2026 Civil Infrastructure Construction Index: Second Quarter
Executive Summary
The 2026 Civil Infrastructure Construction Index (CICI) fell to 50.1 during the second quarter from 52.1 in the first, a broad-based decline that essentially brings it to the neutral line. Eight of nine components fell quarter over quarter; only productivity offered a modest bright spot (up to 50.0 from 49.0). The reading does not signal that work has disappeared, but is a clear indication that the conditions under which work is being won and delivered have grown materially harder. A common theme among interviewees is a sense of bifurcation on this point: the market seems to be getting more competitive for the smaller, hard-bid projects, but growing opportunity and limited competition continue for larger or more complex (potentially collaborative delivery) projects.
Key Takeaways
- The CICI slipped to 50.1 in Q2 2026 from 52.1 in Q1, reflecting a broad cooling in sentiment. Eight of nine index components declined quarter over quarter, with only productivity ticking up modestly.
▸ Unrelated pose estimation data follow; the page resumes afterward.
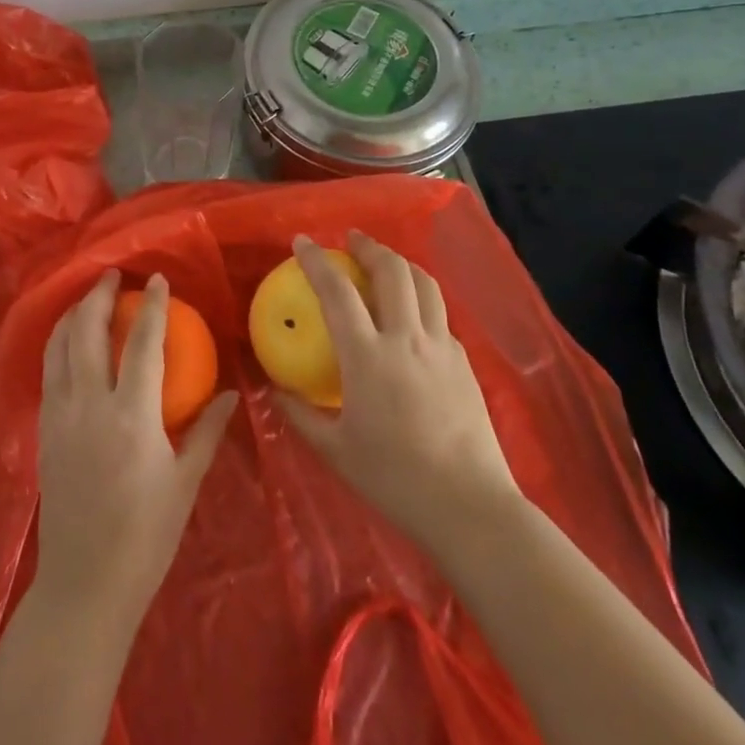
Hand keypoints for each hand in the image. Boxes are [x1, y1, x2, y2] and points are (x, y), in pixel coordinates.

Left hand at [34, 271, 237, 632]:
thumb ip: (207, 430)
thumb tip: (233, 393)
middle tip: (112, 275)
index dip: (153, 306)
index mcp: (132, 416)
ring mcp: (59, 416)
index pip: (143, 343)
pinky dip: (58, 344)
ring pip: (59, 346)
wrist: (85, 583)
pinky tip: (69, 342)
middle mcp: (90, 405)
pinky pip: (48, 371)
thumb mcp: (186, 482)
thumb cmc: (146, 536)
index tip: (158, 279)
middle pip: (88, 332)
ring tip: (88, 298)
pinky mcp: (44, 431)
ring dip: (73, 315)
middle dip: (99, 296)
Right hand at [274, 232, 519, 559]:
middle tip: (351, 239)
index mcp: (368, 356)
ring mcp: (442, 347)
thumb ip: (300, 415)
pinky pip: (440, 317)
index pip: (338, 292)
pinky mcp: (464, 363)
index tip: (302, 242)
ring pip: (425, 285)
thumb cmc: (394, 479)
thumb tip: (276, 390)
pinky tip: (412, 319)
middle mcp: (407, 339)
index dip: (317, 261)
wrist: (469, 505)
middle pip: (392, 271)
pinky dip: (421, 301)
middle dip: (369, 246)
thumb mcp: (334, 450)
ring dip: (401, 264)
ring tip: (384, 263)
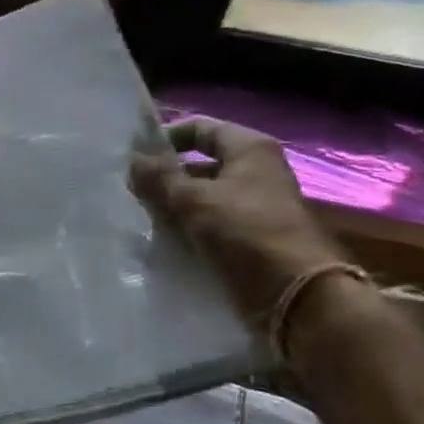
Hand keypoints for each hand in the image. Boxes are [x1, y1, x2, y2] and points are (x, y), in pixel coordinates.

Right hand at [131, 118, 350, 321]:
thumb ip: (160, 178)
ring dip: (171, 207)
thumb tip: (132, 160)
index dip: (166, 138)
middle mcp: (254, 173)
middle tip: (129, 192)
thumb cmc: (246, 233)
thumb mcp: (195, 200)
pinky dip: (184, 231)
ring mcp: (252, 207)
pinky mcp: (247, 239)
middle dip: (164, 178)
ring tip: (137, 219)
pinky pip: (207, 226)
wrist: (294, 295)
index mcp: (250, 150)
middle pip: (199, 165)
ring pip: (200, 199)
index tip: (133, 156)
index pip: (200, 129)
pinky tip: (158, 242)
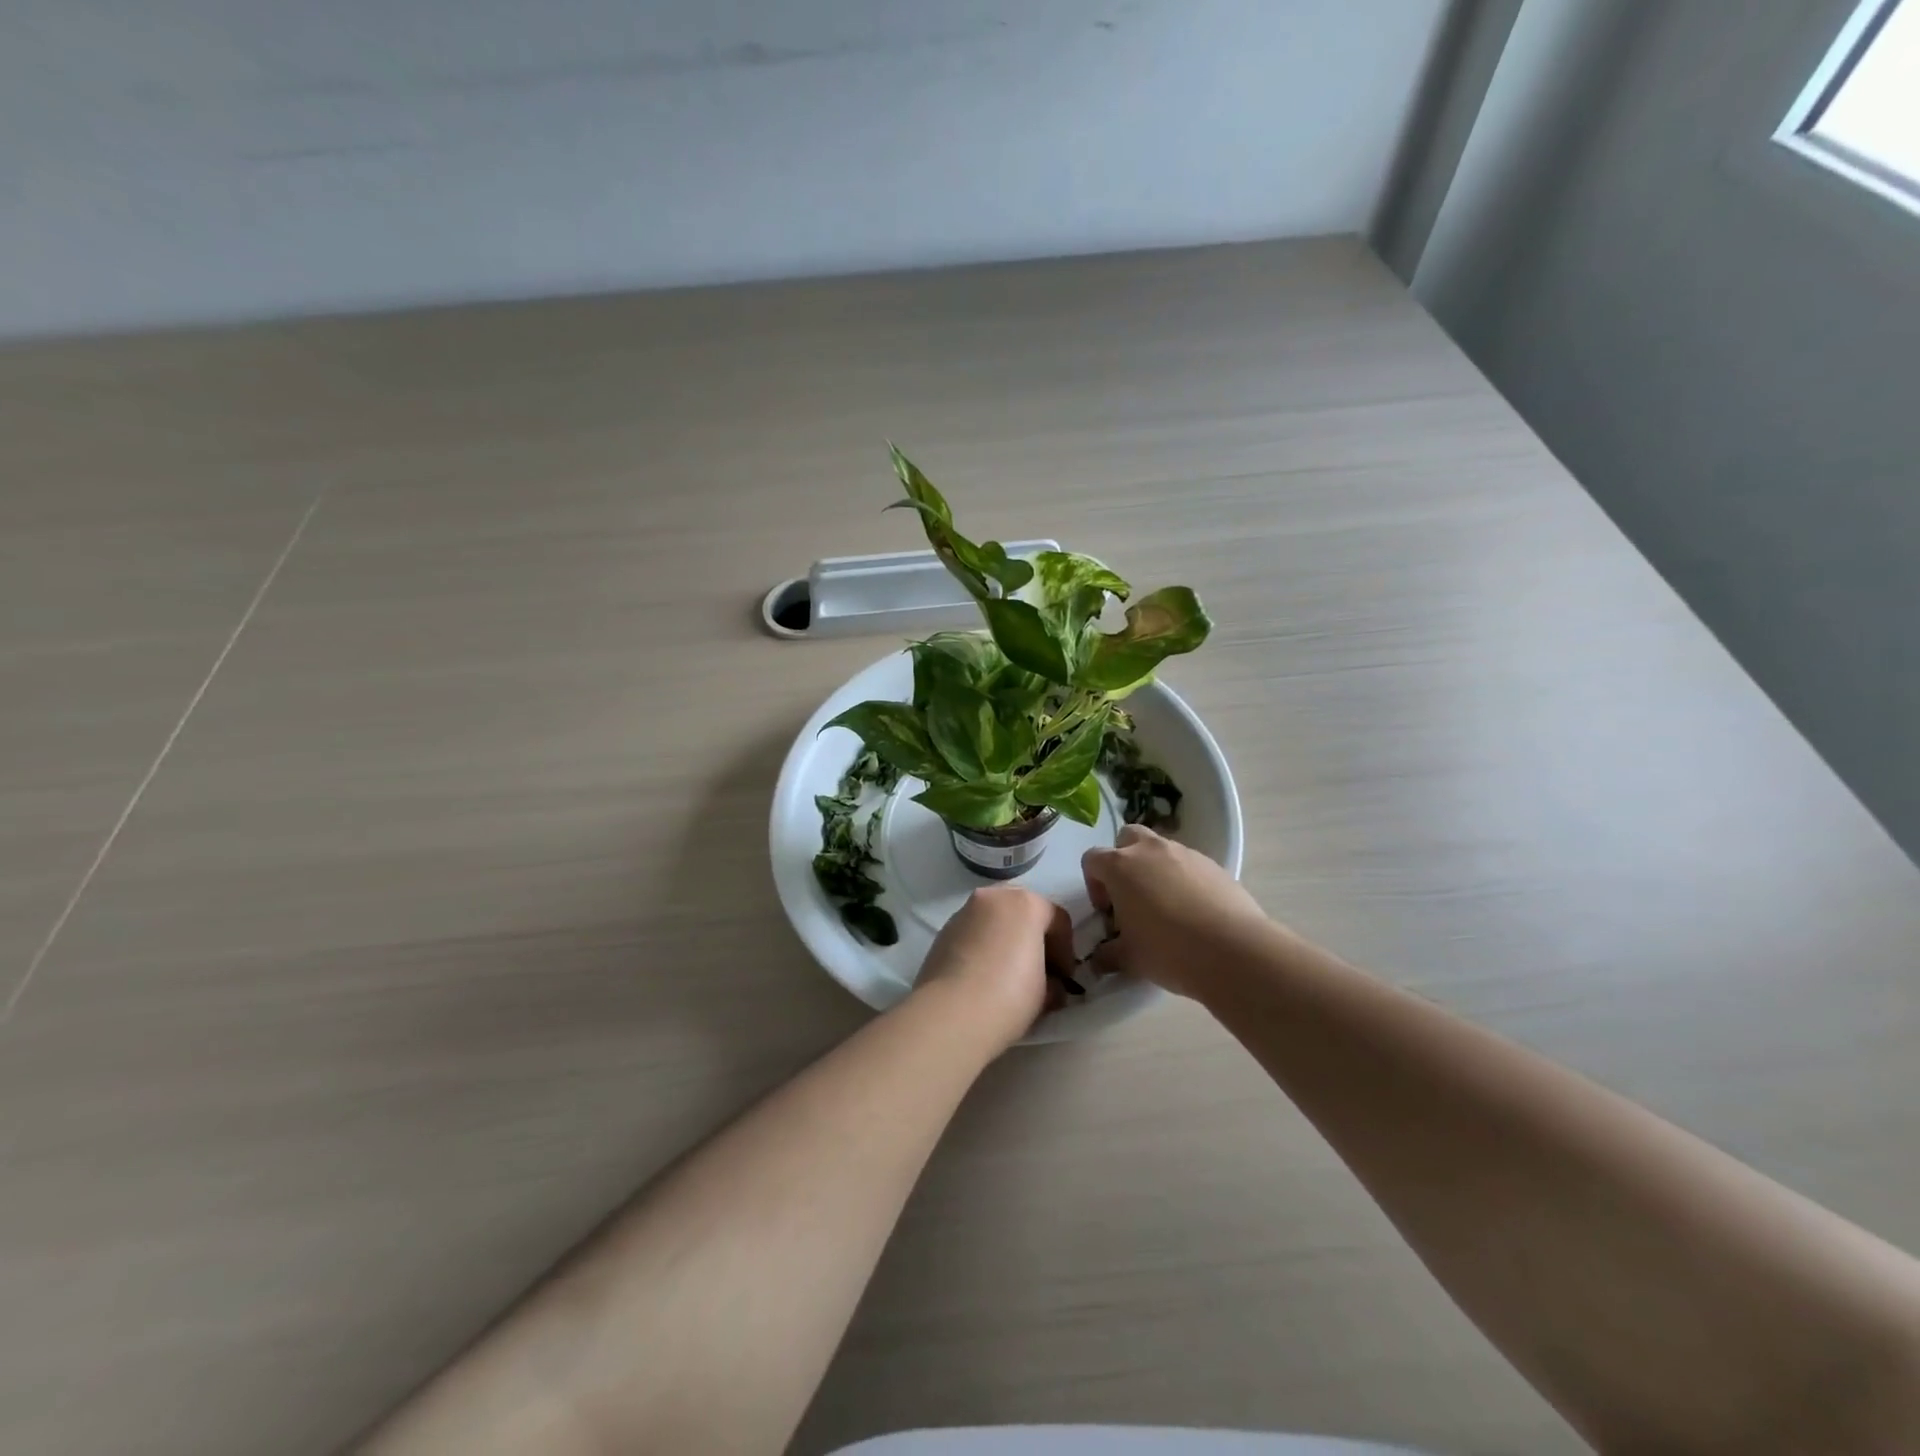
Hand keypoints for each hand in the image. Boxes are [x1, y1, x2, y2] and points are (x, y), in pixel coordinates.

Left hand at [913, 885, 1075, 1050]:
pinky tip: (983, 978)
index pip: (1058, 919)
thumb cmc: (1009, 996)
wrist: (951, 1014)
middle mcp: (993, 897)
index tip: (1064, 979)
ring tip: (1008, 976)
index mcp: (1025, 903)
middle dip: (1034, 938)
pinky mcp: (942, 932)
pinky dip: (982, 948)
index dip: (1066, 951)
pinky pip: (973, 934)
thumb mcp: (1047, 992)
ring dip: (1006, 942)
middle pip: (1023, 911)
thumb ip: (1052, 979)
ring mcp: (963, 912)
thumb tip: (1049, 985)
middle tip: (1039, 972)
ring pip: (994, 920)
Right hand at [1082, 824, 1273, 998]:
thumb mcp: (1129, 959)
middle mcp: (1150, 850)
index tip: (1107, 911)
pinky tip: (1193, 912)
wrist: (1233, 951)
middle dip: (1124, 861)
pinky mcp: (1214, 865)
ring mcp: (1186, 854)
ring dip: (1155, 870)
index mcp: (1120, 866)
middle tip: (1131, 896)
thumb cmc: (1168, 950)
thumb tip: (1098, 960)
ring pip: (1161, 850)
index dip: (1094, 884)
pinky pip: (1189, 865)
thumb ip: (1107, 955)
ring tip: (1166, 908)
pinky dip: (1184, 880)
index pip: (1092, 859)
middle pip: (1127, 838)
- Cost pressures reversed sharply. The materials index dropped to 25.0 from 35.4, and the labor index fell to 23.9 from 29.2; 52% of respondents report increases in both categories. Tariff-driven escalation is a primary contributor.
- Backlog expectations remain positive at 54.7 but are decelerating. The book-to-burn rate fell steeply to 48.9 from 56.3, signaling thinning pipelines for a widening share of firms.
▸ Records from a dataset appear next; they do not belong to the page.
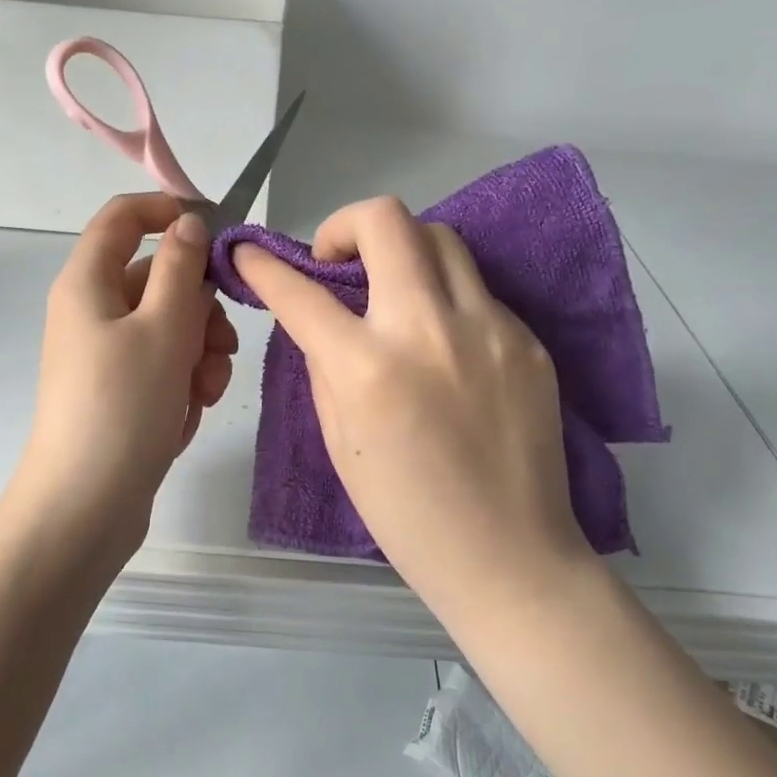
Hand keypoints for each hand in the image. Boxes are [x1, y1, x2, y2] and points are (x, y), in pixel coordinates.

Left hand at [4, 194, 237, 556]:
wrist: (86, 506)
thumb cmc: (123, 406)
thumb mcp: (163, 328)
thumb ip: (180, 268)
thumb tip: (188, 223)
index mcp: (88, 282)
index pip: (123, 216)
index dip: (168, 211)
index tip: (218, 232)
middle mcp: (93, 310)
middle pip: (158, 277)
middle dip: (200, 307)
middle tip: (221, 344)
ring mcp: (106, 353)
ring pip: (170, 324)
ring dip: (200, 350)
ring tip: (206, 390)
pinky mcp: (121, 390)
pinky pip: (163, 364)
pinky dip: (184, 380)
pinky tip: (189, 413)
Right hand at [234, 197, 583, 594]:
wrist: (509, 557)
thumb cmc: (407, 516)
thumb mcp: (340, 443)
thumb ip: (325, 367)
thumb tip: (321, 319)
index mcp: (368, 368)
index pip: (301, 291)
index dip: (263, 265)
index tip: (248, 251)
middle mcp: (428, 329)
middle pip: (385, 220)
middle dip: (344, 225)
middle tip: (336, 262)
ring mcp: (488, 327)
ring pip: (439, 237)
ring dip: (401, 249)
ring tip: (391, 289)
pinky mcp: (527, 339)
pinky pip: (476, 289)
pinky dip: (444, 297)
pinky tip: (442, 341)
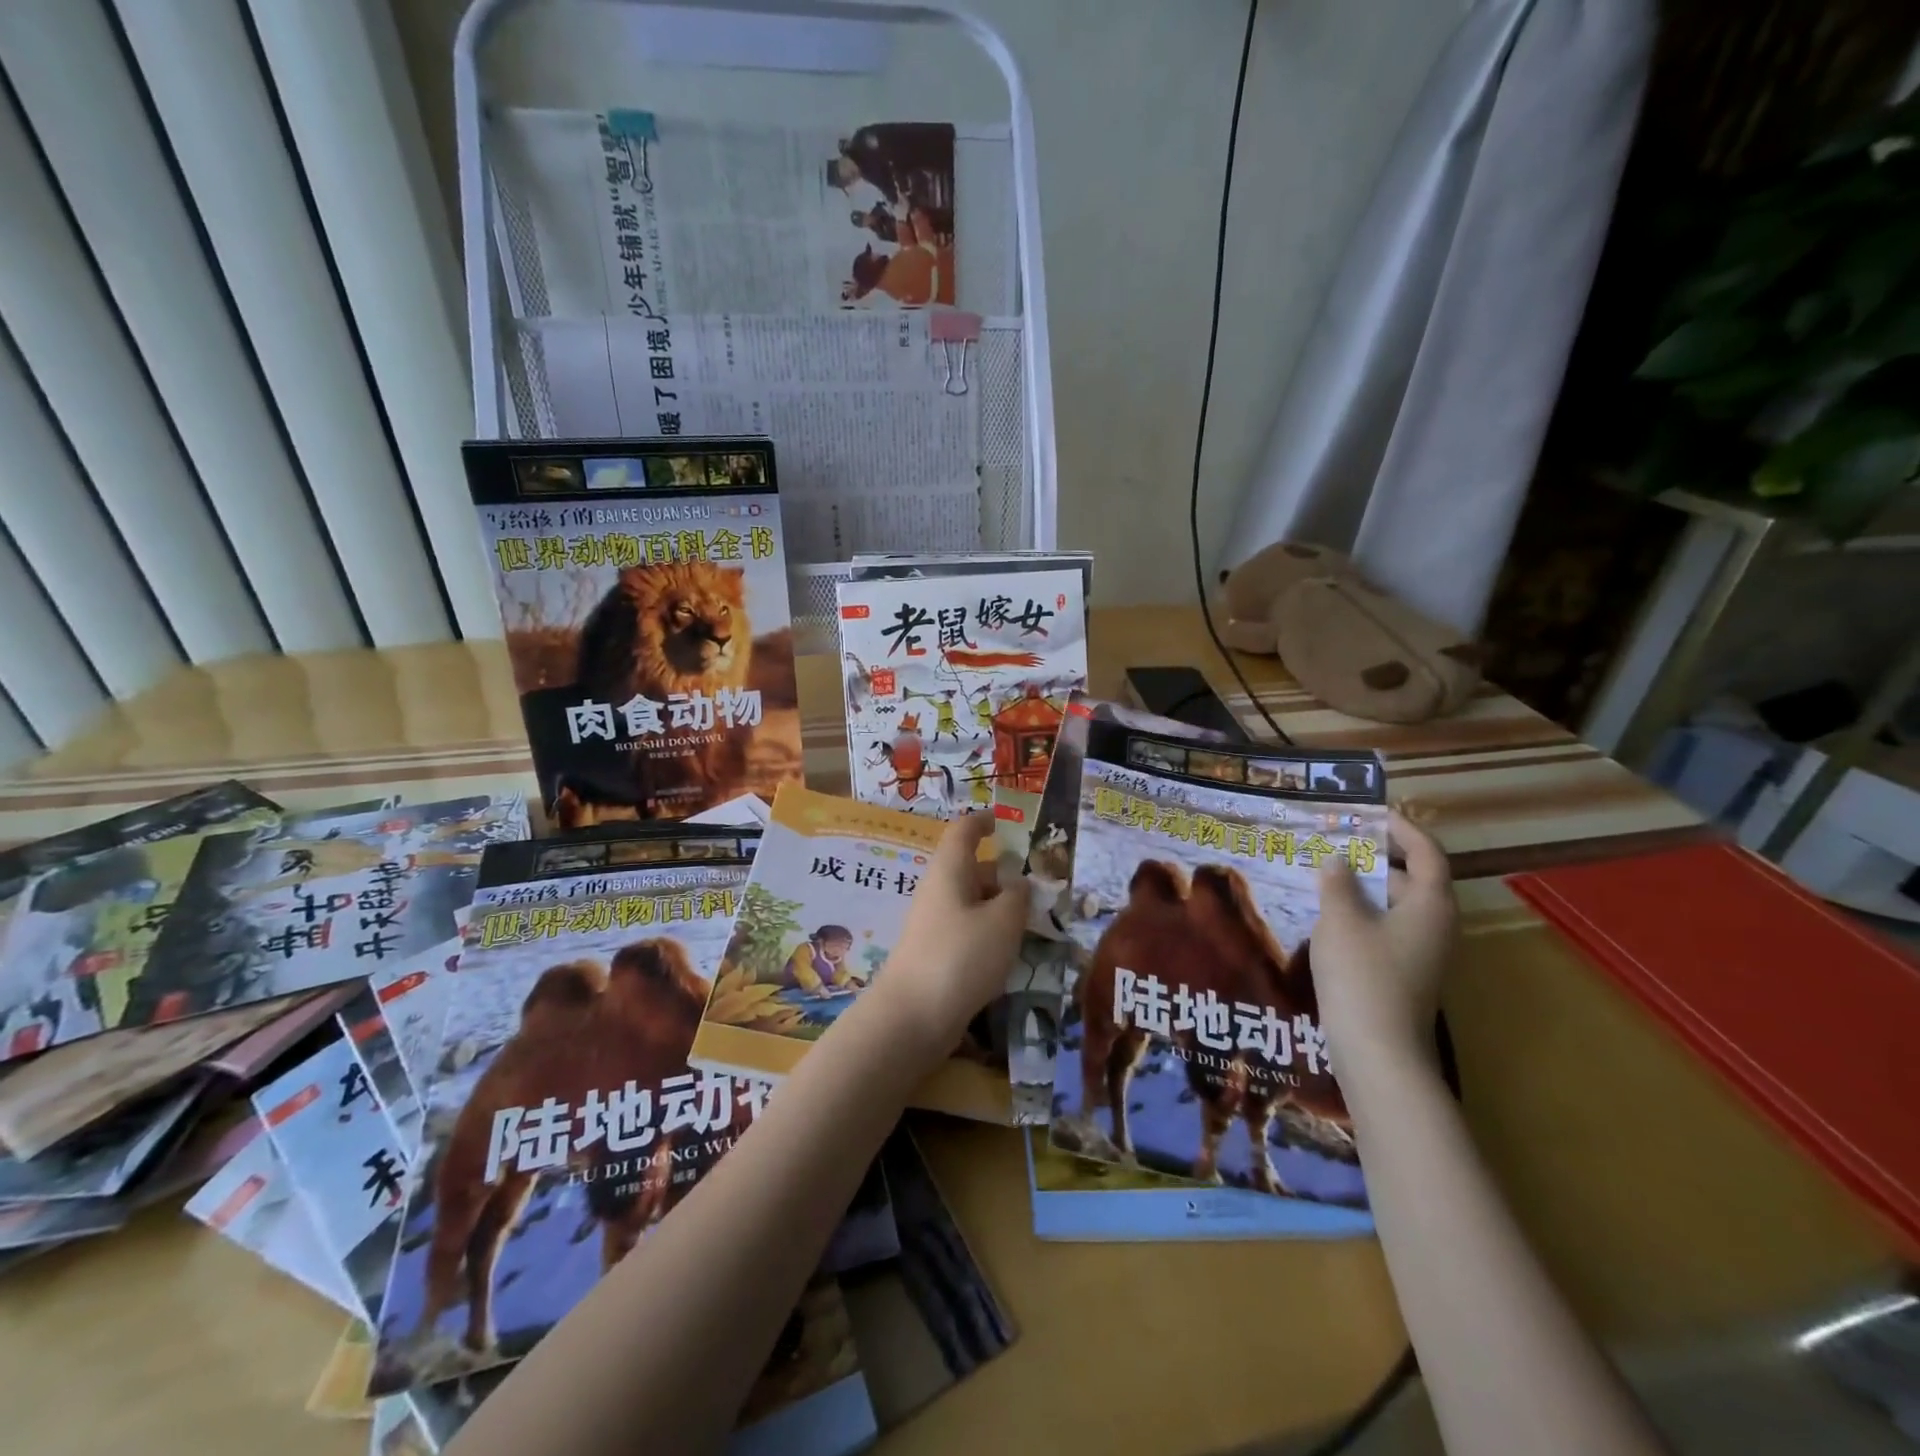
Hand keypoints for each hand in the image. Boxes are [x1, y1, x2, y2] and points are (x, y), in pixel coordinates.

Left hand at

- Margins are compressing. Thirty-five percent of firms report lower margins year over year, and none report significantly higher margins. Competition has intensified, with 71% noting increases and softening bid prices.
- Digital infrastructure and megaprojects are concentrating construction activity in specific geographies and challenging labor capacity.
- The workforce challenge gelled around field leadership, with field staff management roles the hardest to fill (59%) and firms responding with heavy investment in leadership development.